« Je n'abandonne pas la croix, mais je reste d'une façon
nouvelle près du Seigneur Crucifié. Je n'assume plus le pouvoir de la charge du
gouvernement de l'Église, mais je demeure dans le service de la prière. Saint
Benoît dont je porte le nom comme pape, me sera un grand exemple »
L’actualité de ces derniers jours, avec la « bombe »
que nous a lâchée notre pape Benoit doit nous porter à réfléchir… car, comme
êtres humains, nous sommes normalement fait pour réfléchir et celui qui,
volontairement, ne réfléchit pas, est comme en démission de l’espèce humaine.
Une déception ?
Pour beaucoup d’entre nous, – qui gardons bien souvent une
vision bien humaine de l’Église, la considérant d’abord et avant tout comme une
institution géniale, comme une sorte de grande multinationale –, c’est initialement
un réflexe de déception[1] qui nous est venu lorsque le
pape Benoît XVI a annoncé qu’il renonçait au ministère pétrinien. La réaction
immédiate du cardinal Dziwisz, qui s’exclame spontanément :
« on ne descend pas de la croix », est symptomatique de nos réactions[2].
Une décision
Mais, lors de son annonce, notre pape avait immédiatement
précisé que ce n’était pas un coup de tête : « Après avoir examiné ma
conscience devant Dieu, à diverses reprises ». C’est devant le Seigneur
que cette décision fut prise… Et c’est lors de l’audience du 27 février[3] que le pape revient sur les
racines de cette décision.
Alors que l’âge et l’épuisement se font de plus en plus
sentir, au point que la charge devient insupportable, non pas d’un point de vue
subjectif, mais d’un point de vue objectif (la mission ne peut plus être
remplie, la charge ne peut plus être portée)[4], la question que pose Benoît
XVI au Christ est celle de Pierre : « que veux-tu de moi ? »,
celle qu’il avait déjà posé un certain 19 avril 2005. Aujourd’hui, ce n’est pas
une question théorique, ce n’est pas non plus une demande de congé, ou de
vacances, c’est l’ouverture à la mission que donne le Christ et lui-seul. À
Jean-Paul II, le Christ a demandé un témoignage bien spécifique, à Benoît XVI,
c’est un autre témoignage qui est demandé.
Un témoignage
Benoît XVI précise que lorsque l’on devient pape, il n’y a
plus de ‘vie privée’, car tout est donné, à Dieu et à l’Église (à nous donc).

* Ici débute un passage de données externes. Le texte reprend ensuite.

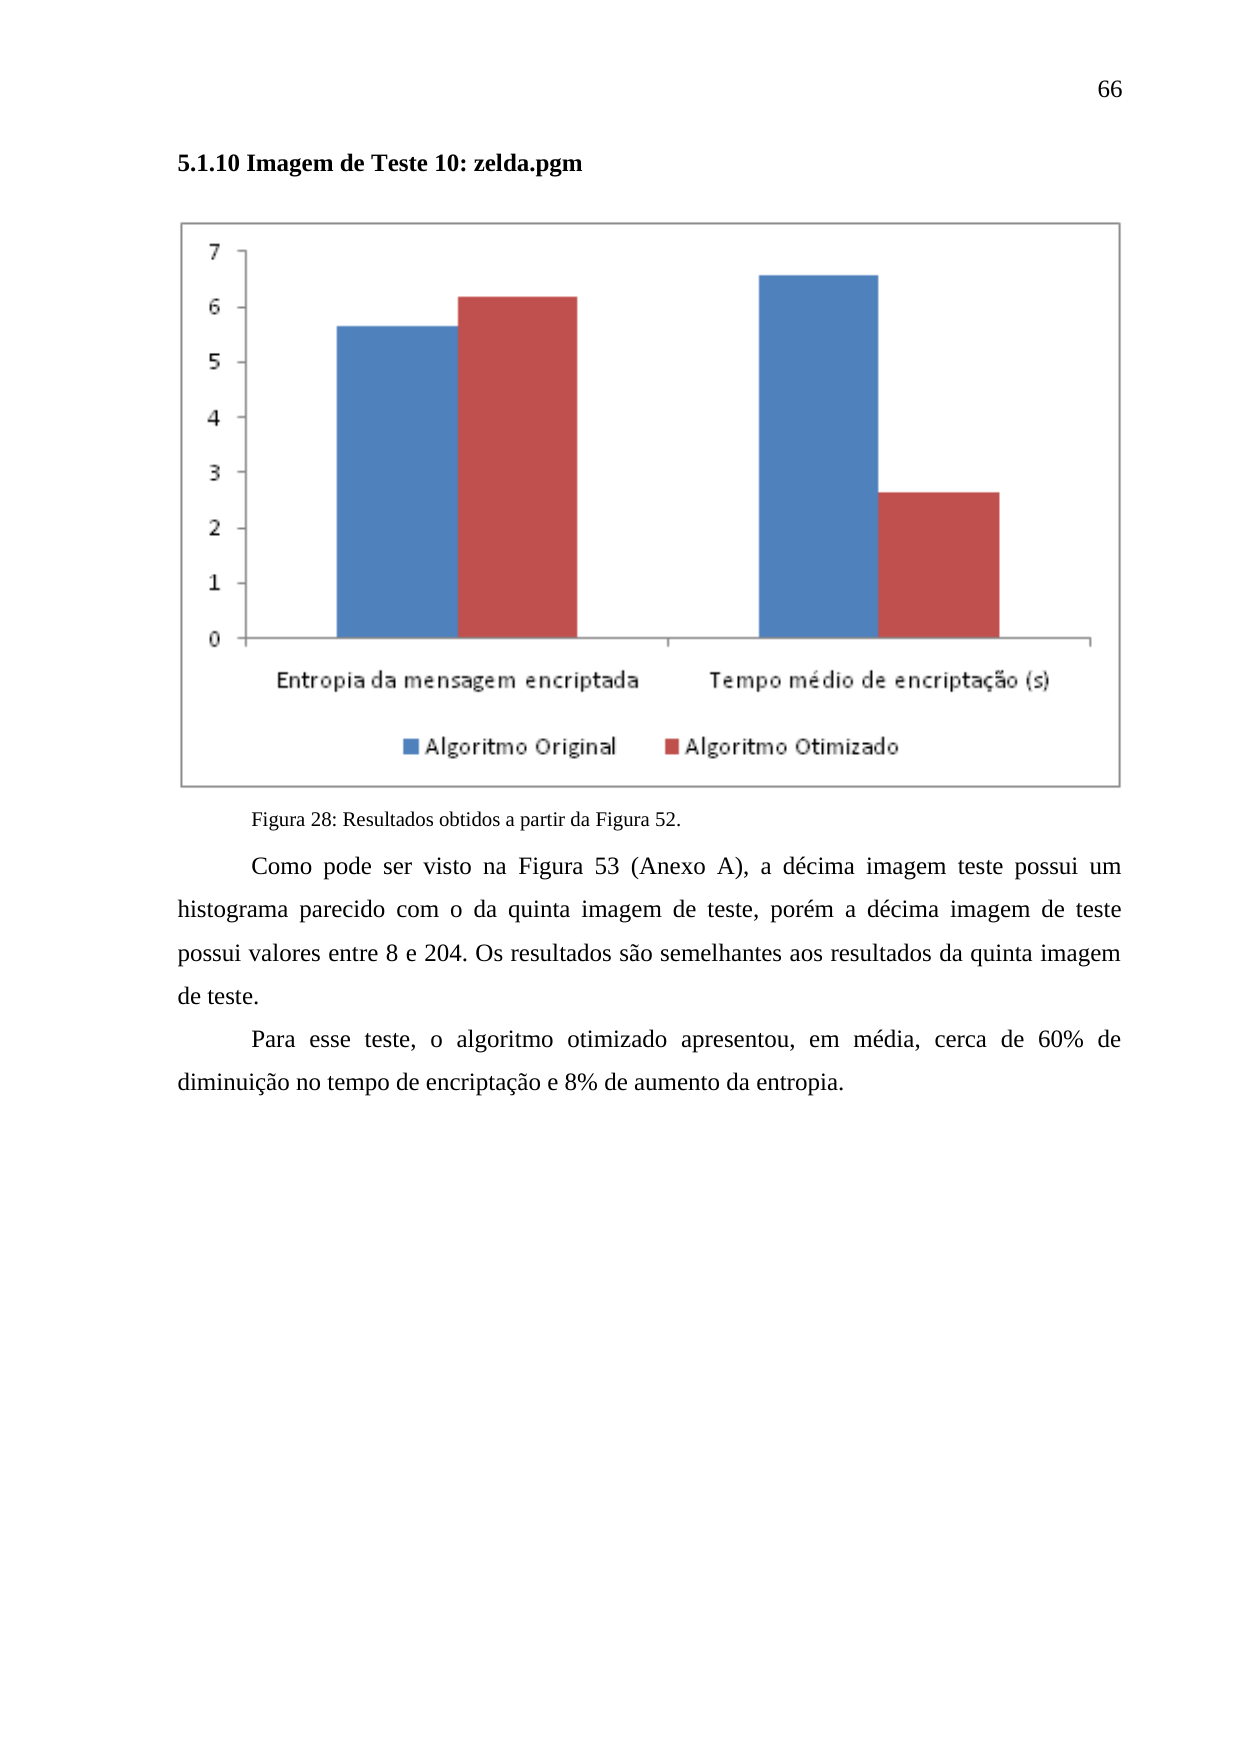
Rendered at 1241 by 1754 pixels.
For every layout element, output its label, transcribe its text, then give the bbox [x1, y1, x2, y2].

En renonçant à cette charge, le pape ne reprend pas ce qu’il a donné, mais les
modalités d’exercice changent. Lui, il a foi en la puissance de la prière, il a
foi en la « communion des saints »[5]. C’est, à la suite de Saint
Benoît, dans la prière et une vie retirée, que le pape va suivre le Christ.
Il y a quelques années, mon évêque avait écrit une lettre
pastorale intitulée : « suivre Jésus de près ». C’est bien ce
programme que Benoît XVI veut suivre aujourd’hui, au service de l’Église.
Un exemple
Il y a une valeur exemplaire à l’acte de Benoît XVI, qui
réside dans l’écoute de la volonté de Dieu : n’aurait-il pas été plus
simple pour ce vieux monsieur que de rester sur le trône ? On lui aurait
prévu un emploi du temps allégé, le gouvernement effectif aurait été laissé au
cardinal-secrétaire d’état… et cela se serait bien passé. Mais non, ce n’est
pas le chemin facile qui se présente au pape, ce n’est pas le chemin facile qui
s’ouvre devant nous si nous voulons suivre le Christ.
Ainsi comme notre pape Benoît, posons-nous la vraie question : « Seigneur, que voulez-vous de moi ? », quelle est la croix qui se présente à moi et qui me permettra de vous suivre aujourd’hui ? quelle est votre volonté, pour la « louange et la gloire de votre nom, ainsi que pour mon bien et celui de toute votre Église sainte »[6] ?
[1]
Déception d’autant plus forte, que vraiment on l’aime, notre pape.
[2]
Depuis, le cardinal est passé de la réaction affective à l’acceptation
raisonnée.
[5]
Nous qui récitons le credo chaque dimanche, avons-nous réalisé que cette
communion des saints implique cette solidarité entre nous face à Dieu et donc
cette force de la prière ? cf. CEC 953
[6]
L’orate fratres, qui est traduit par « pour la gloire de Dieu et le
Salut du monde » dans les missels français.